Sin embargo, se consigue evadir la sensación de vértigo: sabes lo que esperas, un autor u obtra conocida - generalmente la que te llevó a asistir al concierto en cuestión. Te deleitas en la consecución de sonidos, llega el aplauso y sales al mundo real reconfortado, sí, pero no sorprendido.
Ayer volví a tener seis años. No hubo llamadas, ni piernas que terminaban en zapatillas de tacón, ni mujeres elegantes. Entramos a la sala como mortales, sobre alfombras azules y piso de duela. El piano estaba ahí, pero lucía menos imponente y menos grande. No al centro del escenario, sino colocado en el extremo izquierdo del mismo. Se apagó la luz y comenzaron el ruido, el silencio, las imágenes, el baile. No todos al mismo tiempo, no todos por separado.
Una proyección informaba - a falta de programa impreso - el nombre la pieza ejecutada.

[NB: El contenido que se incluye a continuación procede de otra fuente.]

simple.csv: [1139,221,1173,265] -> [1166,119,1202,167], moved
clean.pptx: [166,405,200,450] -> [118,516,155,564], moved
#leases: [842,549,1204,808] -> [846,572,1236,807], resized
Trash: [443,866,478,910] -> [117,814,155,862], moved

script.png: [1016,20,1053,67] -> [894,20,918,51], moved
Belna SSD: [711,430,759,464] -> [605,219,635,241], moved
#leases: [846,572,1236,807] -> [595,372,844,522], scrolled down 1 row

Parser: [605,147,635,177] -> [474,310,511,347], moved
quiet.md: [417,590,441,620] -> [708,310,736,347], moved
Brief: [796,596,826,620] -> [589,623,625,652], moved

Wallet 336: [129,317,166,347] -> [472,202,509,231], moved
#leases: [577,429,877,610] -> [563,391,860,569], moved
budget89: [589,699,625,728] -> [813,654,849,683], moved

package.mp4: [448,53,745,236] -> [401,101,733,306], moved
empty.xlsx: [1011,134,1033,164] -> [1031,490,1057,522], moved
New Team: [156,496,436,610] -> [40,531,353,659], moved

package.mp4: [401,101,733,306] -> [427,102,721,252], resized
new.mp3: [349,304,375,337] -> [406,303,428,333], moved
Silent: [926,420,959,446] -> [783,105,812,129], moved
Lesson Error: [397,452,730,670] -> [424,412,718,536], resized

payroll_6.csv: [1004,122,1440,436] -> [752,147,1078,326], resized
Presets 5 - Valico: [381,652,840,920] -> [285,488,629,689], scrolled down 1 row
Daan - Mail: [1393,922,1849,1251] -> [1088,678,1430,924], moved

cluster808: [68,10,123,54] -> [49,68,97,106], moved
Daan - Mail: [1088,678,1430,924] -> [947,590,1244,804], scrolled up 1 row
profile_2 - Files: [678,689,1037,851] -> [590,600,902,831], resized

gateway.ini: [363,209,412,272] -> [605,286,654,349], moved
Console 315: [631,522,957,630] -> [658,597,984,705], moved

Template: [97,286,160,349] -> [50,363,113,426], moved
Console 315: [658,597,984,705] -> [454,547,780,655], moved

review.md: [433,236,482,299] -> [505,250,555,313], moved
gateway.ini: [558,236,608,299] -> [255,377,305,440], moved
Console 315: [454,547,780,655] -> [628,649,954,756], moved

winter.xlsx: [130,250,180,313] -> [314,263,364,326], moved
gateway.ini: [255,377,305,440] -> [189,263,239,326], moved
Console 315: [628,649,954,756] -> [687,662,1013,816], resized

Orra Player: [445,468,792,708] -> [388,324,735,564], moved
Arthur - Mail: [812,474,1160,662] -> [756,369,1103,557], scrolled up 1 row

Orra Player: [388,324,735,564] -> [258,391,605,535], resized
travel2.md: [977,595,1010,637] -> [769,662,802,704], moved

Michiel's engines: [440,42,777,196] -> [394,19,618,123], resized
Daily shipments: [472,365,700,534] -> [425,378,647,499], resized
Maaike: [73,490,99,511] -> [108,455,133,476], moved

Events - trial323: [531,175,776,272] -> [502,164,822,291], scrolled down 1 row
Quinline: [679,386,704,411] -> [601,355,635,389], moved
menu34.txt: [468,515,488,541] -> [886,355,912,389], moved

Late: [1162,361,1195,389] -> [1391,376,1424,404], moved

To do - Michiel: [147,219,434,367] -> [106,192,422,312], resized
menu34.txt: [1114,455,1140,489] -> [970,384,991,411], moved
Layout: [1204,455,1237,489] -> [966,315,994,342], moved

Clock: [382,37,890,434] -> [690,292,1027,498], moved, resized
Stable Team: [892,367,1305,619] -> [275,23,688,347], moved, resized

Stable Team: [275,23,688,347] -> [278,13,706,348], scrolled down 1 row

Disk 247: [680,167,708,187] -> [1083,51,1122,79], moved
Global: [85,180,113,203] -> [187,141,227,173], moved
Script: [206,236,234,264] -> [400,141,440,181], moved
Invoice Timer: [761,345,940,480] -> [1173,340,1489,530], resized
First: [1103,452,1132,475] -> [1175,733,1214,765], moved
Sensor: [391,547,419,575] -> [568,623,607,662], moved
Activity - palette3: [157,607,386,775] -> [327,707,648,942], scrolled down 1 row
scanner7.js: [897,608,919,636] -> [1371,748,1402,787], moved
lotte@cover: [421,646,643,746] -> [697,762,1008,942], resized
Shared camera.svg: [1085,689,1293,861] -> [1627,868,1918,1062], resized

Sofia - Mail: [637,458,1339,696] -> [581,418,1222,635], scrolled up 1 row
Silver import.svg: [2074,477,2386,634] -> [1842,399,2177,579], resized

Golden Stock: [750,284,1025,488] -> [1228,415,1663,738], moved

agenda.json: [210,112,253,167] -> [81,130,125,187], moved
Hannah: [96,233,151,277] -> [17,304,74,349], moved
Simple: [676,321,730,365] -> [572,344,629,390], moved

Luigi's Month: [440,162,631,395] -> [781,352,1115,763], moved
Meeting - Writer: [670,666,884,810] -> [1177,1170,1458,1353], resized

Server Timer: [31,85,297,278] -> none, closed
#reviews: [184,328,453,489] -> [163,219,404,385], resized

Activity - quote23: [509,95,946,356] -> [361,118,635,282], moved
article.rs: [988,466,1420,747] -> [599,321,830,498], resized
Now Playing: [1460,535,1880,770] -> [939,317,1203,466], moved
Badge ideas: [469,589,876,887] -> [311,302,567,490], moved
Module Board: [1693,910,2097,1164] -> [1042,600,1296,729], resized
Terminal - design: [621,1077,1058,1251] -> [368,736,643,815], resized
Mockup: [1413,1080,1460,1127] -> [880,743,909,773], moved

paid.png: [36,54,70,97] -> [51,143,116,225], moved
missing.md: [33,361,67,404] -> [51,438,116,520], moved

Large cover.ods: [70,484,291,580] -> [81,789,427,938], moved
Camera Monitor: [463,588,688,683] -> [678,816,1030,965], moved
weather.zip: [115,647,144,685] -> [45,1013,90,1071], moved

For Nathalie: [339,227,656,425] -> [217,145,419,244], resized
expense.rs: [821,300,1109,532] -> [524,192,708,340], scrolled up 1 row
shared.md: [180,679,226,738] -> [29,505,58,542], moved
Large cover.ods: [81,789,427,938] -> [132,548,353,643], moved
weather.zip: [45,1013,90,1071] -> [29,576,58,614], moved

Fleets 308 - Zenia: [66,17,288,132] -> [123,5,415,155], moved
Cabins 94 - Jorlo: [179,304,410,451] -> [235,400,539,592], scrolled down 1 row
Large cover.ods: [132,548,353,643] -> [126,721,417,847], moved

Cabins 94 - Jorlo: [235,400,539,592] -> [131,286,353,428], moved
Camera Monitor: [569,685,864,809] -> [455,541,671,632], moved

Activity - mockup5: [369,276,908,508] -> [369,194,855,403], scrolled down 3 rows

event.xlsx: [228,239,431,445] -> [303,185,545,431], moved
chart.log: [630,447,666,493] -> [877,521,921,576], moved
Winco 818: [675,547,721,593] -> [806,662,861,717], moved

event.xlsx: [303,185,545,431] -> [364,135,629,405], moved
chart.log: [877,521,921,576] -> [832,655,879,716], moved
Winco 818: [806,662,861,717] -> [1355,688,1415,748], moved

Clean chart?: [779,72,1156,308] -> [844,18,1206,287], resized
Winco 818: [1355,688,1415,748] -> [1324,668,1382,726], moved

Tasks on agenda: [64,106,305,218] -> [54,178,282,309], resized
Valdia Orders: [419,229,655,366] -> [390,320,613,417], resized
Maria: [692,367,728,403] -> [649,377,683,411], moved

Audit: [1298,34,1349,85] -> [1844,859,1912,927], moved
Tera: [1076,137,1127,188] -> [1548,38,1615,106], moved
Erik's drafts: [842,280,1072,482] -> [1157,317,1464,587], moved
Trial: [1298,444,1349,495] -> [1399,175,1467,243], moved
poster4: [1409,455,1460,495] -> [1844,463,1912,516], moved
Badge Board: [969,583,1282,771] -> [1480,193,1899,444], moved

Pero lo más delicioso eran los silencios: esos silencios que te obligaban a escuchar el ruido de la sala, la respiración del de al lado, el tamborileo de sus pies, adivinabas los movimientos de las cabezas del público, alejados sus ojos del piano y volviéndose sobre sí mismos. Fue, con perdón del uso del oximorón, un silencio revelador.
La sorpresa de dejar de entregarnos a nuestros sonidos cotidianos para obligarnos a escuchar los ruidos que tratamos de acallar. Desee estar cuatro minutos con treinta y tres segundos en una calle transitada. Me gustan los ruidos. El ruido en sí mismo, inesperado, caótico, aleatorio. Me obliga a escuchar los silencios dentro de mí que suelo llenar de sonidos.